Actualiza, por favor, el fragmento sobre la lectura de novelas: reproduce el pasaje que empieza en "Algunos de los" y termina en "al otro extremo.", poniendo "chismorreo" en lugar de "cotilleo".

**FRAGMENTO DEL DOCUMENTO:**

»»

Novelerías
«Se quejan los editores de que en España apenas se lee ensayo y poesía. Lo raro es que, poniéndoselo tan difícil, los adultos sigan leyendo novelas»
Es borrosa la linde que separa la novela del chismorreo. Poca diferencia hay, de hecho, entre quien se lee de pe a pa los mamotretos de Jonathan Franzen y el cotilla que observa a sus vecinos por el ventanuco del retrete. ¿Que la marquesa salió a las cinco sin su marido, que es administrador concursal, y se ha fugado con un médico practicante? Muy bien. ¿Y a mí qué me importa?
Célebre es la orteguería que establece una edad límite para leer novelas (los cuarenta años, creo recordar), así que nada nuevo decimos al afirmar que ciertas actitudes noveleras nacen del infantilismo. Lo inaudito es que hoy el bovarismo constituya una suerte de preceptiva ética. ¿Cabe imaginar peor campaña de fomento de la lectura que la jeremiada constante? Dedique usted las tardes a embaularse folletines, si así lo desea, o huelgue como le venga en gana. Pero no lea la cartilla a sus deudos, so pretexto de interesarse por su edificación, porque prefieran pasarse la tarde con una película de vaqueros, haciendo spinning o jugando al FIFA.
Algunos de los mejores libros que he leído ese año son novelas: Las mutaciones, Oriente, Claus y Lucas, Lluvia fina, Tres maneras de inducir un coma, Pájaros que se quedan, Christopher Homm… Todas me han interpelado, no por su afán de gallofa y cotilleo, sino por su tentativa de inquirir la naturaleza humana en cada una de sus páginas. Pero hacer de la lectura de novelas una estrategia de mejora personal es tan estúpido como, pongamos, cargar a El guardián entre el centeno los crímenes de Chapman y de Manson, por ir al otro extremo.

««

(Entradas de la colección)
»»

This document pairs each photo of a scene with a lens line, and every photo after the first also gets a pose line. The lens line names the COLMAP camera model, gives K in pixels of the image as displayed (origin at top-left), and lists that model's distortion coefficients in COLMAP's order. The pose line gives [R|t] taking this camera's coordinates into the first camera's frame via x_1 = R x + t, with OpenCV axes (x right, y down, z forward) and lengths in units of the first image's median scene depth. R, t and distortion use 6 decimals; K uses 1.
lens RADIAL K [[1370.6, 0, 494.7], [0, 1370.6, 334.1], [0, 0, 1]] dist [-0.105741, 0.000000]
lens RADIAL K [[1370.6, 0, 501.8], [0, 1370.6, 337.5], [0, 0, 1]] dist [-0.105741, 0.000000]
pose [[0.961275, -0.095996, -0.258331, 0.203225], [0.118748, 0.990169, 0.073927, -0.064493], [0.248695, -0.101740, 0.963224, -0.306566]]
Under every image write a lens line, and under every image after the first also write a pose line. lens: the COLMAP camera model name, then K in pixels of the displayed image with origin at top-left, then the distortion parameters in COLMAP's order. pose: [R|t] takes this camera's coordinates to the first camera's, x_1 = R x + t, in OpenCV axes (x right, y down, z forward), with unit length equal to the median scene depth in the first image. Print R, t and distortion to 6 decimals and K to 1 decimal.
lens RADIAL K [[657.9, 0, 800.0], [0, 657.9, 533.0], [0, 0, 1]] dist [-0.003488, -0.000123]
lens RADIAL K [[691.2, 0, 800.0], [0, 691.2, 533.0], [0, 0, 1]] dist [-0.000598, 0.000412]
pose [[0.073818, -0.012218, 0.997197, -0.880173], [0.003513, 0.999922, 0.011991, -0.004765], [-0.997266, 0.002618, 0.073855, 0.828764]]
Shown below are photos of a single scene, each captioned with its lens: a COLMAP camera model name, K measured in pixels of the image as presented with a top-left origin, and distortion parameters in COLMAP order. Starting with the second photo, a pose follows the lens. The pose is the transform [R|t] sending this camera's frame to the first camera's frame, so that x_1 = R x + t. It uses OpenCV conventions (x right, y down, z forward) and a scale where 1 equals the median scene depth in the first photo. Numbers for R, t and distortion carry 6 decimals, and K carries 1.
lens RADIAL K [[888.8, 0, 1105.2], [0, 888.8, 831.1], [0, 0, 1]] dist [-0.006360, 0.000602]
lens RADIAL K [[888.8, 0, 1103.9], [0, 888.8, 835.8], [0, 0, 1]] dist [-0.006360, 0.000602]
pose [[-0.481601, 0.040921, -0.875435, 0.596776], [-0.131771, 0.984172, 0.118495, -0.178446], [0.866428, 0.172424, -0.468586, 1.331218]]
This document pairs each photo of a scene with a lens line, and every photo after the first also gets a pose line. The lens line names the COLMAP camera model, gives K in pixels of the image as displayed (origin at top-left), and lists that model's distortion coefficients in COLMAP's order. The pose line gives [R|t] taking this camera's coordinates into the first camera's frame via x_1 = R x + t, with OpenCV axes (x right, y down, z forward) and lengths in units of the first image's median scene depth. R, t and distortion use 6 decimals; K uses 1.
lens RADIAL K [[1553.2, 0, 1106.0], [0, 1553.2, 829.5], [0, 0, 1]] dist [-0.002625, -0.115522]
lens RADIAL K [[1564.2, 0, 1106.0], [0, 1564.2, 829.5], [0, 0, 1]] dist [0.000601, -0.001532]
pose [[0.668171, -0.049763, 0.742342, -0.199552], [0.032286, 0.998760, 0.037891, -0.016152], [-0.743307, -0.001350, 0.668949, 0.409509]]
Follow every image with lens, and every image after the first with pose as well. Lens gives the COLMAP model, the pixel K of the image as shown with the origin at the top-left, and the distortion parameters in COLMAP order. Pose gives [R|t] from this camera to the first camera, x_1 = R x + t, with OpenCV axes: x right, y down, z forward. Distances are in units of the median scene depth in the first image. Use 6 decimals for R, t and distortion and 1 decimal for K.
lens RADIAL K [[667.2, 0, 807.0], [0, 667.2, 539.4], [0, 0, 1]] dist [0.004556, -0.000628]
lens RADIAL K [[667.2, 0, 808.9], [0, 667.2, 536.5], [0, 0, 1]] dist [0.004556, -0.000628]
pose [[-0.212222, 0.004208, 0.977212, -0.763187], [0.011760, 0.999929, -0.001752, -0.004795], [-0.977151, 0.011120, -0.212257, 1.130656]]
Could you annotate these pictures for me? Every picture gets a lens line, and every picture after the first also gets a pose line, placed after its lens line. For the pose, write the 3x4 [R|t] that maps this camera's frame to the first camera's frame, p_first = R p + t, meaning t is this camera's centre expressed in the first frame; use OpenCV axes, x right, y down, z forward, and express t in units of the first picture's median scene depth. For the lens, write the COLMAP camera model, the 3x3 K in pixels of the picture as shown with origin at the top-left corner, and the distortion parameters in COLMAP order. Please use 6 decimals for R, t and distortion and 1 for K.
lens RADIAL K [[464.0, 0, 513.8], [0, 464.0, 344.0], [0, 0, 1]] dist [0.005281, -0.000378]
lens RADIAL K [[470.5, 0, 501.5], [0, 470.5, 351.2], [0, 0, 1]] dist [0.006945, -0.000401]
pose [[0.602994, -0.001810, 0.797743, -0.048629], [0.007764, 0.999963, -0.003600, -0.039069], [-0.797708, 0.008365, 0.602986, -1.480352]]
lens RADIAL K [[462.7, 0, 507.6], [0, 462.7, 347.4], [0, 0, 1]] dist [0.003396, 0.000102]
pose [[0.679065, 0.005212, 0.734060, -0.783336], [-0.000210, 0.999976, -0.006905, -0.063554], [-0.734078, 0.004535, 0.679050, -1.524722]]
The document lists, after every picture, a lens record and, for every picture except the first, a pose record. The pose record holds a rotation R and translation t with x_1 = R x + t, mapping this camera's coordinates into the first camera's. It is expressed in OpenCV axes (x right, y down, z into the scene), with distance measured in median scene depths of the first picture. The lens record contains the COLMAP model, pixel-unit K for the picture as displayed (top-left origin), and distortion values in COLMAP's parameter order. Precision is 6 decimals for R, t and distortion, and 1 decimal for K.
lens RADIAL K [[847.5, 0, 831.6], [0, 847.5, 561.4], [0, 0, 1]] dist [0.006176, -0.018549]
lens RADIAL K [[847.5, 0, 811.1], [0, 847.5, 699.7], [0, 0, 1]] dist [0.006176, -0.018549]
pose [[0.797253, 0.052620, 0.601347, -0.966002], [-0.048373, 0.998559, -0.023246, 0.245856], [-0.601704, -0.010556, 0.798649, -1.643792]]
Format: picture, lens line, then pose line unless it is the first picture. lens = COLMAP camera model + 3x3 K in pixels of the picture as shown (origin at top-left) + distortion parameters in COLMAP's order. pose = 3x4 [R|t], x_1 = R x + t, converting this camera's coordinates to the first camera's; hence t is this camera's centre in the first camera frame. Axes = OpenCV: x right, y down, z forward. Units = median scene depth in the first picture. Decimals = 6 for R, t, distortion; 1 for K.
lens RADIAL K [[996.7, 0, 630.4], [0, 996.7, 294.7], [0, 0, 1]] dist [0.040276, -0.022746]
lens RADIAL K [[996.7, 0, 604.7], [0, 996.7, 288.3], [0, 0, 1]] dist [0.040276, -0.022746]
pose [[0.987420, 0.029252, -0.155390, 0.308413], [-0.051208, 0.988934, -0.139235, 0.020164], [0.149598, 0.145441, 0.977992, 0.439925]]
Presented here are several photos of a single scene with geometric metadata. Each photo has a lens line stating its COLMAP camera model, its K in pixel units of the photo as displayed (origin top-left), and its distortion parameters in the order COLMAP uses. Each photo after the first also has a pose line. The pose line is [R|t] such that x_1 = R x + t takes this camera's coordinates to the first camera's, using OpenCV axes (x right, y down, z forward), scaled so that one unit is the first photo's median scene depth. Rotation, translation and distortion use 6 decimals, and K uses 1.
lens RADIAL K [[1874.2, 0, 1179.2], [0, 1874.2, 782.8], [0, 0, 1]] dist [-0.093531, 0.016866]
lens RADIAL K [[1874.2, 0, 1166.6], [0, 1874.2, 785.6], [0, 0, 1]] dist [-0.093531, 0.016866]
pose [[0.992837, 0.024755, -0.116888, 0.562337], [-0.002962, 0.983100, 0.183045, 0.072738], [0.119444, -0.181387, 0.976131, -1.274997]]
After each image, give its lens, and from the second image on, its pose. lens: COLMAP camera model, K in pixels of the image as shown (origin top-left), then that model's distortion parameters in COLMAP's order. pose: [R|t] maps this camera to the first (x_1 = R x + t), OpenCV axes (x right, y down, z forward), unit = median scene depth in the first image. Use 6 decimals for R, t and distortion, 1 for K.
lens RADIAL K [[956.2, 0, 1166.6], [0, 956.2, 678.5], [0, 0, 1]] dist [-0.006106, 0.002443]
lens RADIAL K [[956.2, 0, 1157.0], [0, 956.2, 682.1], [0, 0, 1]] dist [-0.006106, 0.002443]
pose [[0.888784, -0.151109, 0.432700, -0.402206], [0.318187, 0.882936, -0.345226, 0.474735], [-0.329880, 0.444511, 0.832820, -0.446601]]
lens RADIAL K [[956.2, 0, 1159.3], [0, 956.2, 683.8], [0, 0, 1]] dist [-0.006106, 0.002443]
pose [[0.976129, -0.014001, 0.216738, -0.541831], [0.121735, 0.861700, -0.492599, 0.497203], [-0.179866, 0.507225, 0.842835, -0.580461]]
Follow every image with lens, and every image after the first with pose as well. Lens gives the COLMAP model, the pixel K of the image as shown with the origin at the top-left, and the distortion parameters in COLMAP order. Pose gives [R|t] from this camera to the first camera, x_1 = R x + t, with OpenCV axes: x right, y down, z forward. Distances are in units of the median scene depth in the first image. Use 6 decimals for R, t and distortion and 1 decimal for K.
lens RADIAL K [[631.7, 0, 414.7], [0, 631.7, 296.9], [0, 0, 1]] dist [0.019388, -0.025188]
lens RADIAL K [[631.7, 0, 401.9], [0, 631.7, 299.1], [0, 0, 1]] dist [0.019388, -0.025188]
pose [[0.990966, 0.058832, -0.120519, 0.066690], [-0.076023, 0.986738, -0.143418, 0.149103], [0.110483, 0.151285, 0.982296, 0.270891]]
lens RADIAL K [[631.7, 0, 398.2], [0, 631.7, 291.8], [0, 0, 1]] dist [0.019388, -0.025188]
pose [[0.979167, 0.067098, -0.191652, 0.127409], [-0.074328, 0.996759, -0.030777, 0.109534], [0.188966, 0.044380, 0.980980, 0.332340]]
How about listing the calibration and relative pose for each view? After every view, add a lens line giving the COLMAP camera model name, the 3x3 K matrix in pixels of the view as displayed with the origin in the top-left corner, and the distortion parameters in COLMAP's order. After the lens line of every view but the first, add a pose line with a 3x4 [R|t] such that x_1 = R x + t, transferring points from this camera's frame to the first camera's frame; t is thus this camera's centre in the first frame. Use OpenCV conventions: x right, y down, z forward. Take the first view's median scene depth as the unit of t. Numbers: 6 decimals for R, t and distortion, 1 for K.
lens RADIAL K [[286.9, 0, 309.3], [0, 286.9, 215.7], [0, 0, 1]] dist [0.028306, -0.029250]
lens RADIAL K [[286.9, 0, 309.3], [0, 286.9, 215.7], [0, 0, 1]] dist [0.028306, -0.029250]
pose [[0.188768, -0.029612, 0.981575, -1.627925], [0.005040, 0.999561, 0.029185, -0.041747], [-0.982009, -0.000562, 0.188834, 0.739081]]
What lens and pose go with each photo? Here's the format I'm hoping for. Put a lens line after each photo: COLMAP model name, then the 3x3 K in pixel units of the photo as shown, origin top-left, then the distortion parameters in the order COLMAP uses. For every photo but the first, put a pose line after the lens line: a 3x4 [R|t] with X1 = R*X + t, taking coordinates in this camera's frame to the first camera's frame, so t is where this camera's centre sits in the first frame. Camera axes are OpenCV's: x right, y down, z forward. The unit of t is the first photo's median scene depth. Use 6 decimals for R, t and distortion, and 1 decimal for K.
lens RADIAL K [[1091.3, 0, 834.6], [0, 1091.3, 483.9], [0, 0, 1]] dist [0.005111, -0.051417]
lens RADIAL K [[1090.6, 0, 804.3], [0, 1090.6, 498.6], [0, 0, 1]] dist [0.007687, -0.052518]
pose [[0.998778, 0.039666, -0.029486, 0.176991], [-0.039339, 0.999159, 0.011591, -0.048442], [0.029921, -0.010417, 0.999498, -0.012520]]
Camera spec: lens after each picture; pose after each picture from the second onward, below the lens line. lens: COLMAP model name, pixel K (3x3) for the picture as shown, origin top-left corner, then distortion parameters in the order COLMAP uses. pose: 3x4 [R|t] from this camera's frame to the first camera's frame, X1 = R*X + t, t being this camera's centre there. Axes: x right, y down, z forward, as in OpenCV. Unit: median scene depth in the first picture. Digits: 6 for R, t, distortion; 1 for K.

««

**RESPUESTA:**
Algunos de los mejores libros que he leído ese año son novelas: Las mutaciones, Oriente, Claus y Lucas, Lluvia fina, Tres maneras de inducir un coma, Pájaros que se quedan, Christopher Homm… Todas me han interpelado, no por su afán de gallofa y chismorreo, sino por su tentativa de inquirir la naturaleza humana en cada una de sus páginas. Pero hacer de la lectura de novelas una estrategia de mejora personal es tan estúpido como, pongamos, cargar a El guardián entre el centeno los crímenes de Chapman y de Manson, por ir al otro extremo.